Expert IT Cyber Defense Analyst (Rotational shifts 24/7)

Bachelor’s degree in Computer Science, Cybersecurity, Information Technology, or equivalent practical experience. 5–8+ years of experience in SOC operations, cyber defense, threat hunting, or incident response roles. Strong hands-on expertise with SIEM (Splunk, Sentinel), EDR (CrowdStrike, Microsoft Defender), IDS/IPS, Firewalls, and cloud security monitoring (Azure/AWS). Deep knowledge of Windows, Linux, and cloud audit logs, authentication flows, and security telemetry. Proven experience investigating high-severity incidents, malware behavior, lateral movement, privilege misuse, and network-based threats. Strong understanding of MITRE ATT&CK, cyber kill chain, threat intelligence lifecycle, and adversary detection techniques. Experience writing detection rules, triage workflows, and automated SOAR playbooks. Strong analytical, investigative, and communication skills.
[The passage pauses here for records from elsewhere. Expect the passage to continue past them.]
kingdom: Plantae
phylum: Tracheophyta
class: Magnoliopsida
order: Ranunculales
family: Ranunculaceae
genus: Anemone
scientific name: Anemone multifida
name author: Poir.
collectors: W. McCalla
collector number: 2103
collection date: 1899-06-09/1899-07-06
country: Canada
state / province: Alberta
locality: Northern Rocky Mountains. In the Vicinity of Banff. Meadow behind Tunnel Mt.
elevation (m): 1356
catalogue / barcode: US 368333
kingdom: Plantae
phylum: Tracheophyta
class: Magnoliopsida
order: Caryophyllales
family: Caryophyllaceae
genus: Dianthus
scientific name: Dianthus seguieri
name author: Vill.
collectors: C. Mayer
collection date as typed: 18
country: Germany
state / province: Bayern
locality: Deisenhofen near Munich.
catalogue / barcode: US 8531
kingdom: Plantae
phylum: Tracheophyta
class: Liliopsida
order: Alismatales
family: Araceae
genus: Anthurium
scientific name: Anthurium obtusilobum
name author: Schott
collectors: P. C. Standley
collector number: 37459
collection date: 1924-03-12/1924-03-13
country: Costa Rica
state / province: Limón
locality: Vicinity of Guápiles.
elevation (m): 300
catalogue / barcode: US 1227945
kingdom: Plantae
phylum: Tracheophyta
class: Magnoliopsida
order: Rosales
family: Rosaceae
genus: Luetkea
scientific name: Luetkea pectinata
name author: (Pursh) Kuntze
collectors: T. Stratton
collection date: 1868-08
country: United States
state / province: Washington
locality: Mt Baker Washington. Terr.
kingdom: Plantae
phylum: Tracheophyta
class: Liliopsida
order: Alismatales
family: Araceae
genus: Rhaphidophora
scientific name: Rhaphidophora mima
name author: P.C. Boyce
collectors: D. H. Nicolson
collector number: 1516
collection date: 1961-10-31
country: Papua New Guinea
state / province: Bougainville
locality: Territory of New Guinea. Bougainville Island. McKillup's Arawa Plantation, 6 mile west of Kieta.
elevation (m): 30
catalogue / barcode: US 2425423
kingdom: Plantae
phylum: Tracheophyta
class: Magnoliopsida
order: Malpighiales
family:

Perform continuous monitoring of network, endpoint, identity, cloud, and application telemetry. Identify sophisticated threats by correlating multi-source telemetry and detecting anomalies. Enhance SIEM and EDR detection logic by creating and tuning correlation rules. Lead high-severity incidents and complex investigations. Conduct in-depth forensic analysis of endpoints, logs, and network flows. Collaborate with the Incident Response (IR) team to drive containment, eradication, and recovery. Perform proactive threat hunting aligned with the latest threat intelligence. Serve as a subject matter expert for Tier 1 and Tier 2 analysts. Review and audit alerts handled by junior analysts. Contribute to SOC capability uplift through training and knowledge sharing. Develop, refine, and maintain SOPs and incident response playbooks. Assess business impact of ongoing or emerging threats and prioritize response efforts. Communicate technical findings, risks, and remediation recommendations to stakeholders. Collaborate with Cloud, Infrastructure, Application, and Threat Intelligence teams.